The election date could be any Sunday between February 24 and May 5, Wissanu said. His discussions with the new election commissioners lasted about 90 minutes. The schedule is in line with the time frame set in the current Constitution, which came into effect in April last year.
“We talked about 10 issues. I briefed them about all matters that have been going on – nothing that everyone didn’t already know, though,” he said. “And we talked about the election date and how to lift the political ban.”
Wissanu’s remarks came after the new EC announced the possible election date during the past weekend, a couple of days after they took office. The schedule, however, followed the road map to democracy announced in June when the junta held a meeting with political parties.
The ban has been a major concern among politicians. With the election fast approaching, the junta has yet to revoke the political restrictions in place since the coup in May 2014. This makes it inconvenient for political parties to make preparations for the first general election in about five years that also may see many changes due to new legislation.
Wissanu, who is in charge of the government’s legal affairs, said that when the last two organic laws are promulgated next month, the political ban will be partially lifted and political parties will have some freedom. They would at least be able to hold a general assembly to select new party executives, for example, he explained.

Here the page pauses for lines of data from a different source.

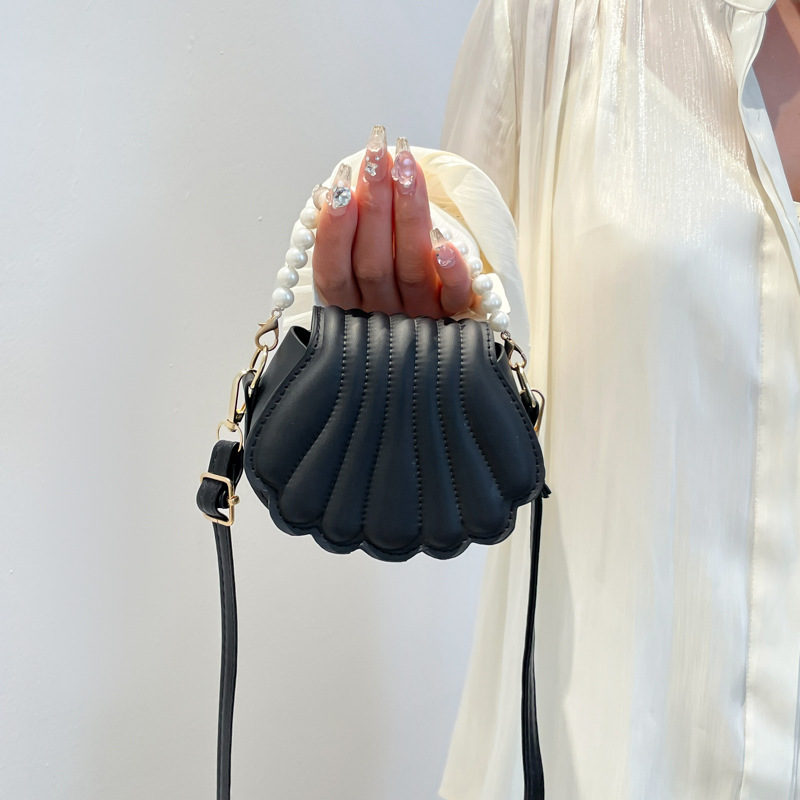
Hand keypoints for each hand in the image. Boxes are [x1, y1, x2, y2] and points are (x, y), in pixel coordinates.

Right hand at [312, 126, 477, 317]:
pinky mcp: (452, 313)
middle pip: (372, 265)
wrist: (436, 310)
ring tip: (406, 168)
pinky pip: (453, 299)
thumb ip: (350, 228)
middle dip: (374, 205)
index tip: (339, 185)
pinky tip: (446, 243)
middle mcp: (381, 310)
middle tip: (377, 155)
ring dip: (408, 215)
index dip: (333, 231)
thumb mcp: (360, 254)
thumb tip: (340, 188)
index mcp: (349, 301)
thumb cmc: (391, 268)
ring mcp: (417, 313)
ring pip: (411, 270)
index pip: (333, 272)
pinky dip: (451, 273)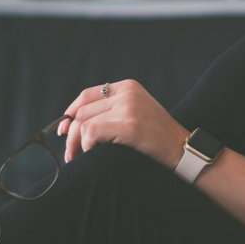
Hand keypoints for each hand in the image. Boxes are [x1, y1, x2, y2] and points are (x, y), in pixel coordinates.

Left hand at [58, 80, 189, 169]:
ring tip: (79, 157)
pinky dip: (86, 146)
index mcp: (129, 86)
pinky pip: (92, 133)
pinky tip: (93, 154)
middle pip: (82, 111)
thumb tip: (72, 123)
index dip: (70, 113)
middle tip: (71, 153)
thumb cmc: (157, 137)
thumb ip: (111, 110)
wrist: (181, 148)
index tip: (63, 130)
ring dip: (77, 144)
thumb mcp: (136, 113)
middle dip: (71, 134)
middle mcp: (128, 93)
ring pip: (84, 123)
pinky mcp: (128, 124)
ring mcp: (129, 107)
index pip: (87, 95)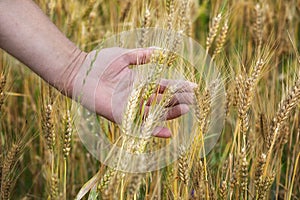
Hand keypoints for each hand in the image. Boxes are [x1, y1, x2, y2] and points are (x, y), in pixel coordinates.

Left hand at [71, 47, 194, 137]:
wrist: (80, 71)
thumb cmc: (99, 62)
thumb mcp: (124, 56)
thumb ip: (142, 55)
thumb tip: (161, 51)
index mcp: (140, 82)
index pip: (163, 85)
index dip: (178, 86)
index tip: (193, 86)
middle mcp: (137, 96)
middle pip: (162, 101)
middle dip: (177, 101)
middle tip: (192, 101)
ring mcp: (130, 106)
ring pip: (154, 113)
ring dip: (169, 114)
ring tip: (185, 110)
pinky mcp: (120, 115)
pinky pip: (139, 125)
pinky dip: (152, 130)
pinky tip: (167, 132)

The ban would be fully lifted after the organic laws are effective – 90 days after the promulgation and 150 days before the election, he said.
So, during the 150 days, political parties can enjoy freedom and have time for election campaigning, Wissanu explained.
While declining to specify the determining factors for the exact election date, Wissanu said political parties would be unaffected. They would have enough time for campaigning, and there was no reason for them to be concerned, he said.
“Say, if the ban is lifted on the first day of the 150 days and the election takes place on the last day, it means they have plenty of time,” the deputy PM said. “Normally, they only have around a month for election campaigning.”
Regarding the EC issue on appointing provincial electoral inspectors, Wissanu said yesterday that the new EC members would take the baton from their predecessors and endorse the inspectors selected while the outgoing EC members were still in office, unless certain nominations are opposed by the involved agency or members of the public, he said.
Regarding a controversy after some legislators suggested that the outgoing EC members should have left the selection of inspectors to their successors, Wissanu said he had talked to the new commissioners and they agreed that the selection fit well with the time frame.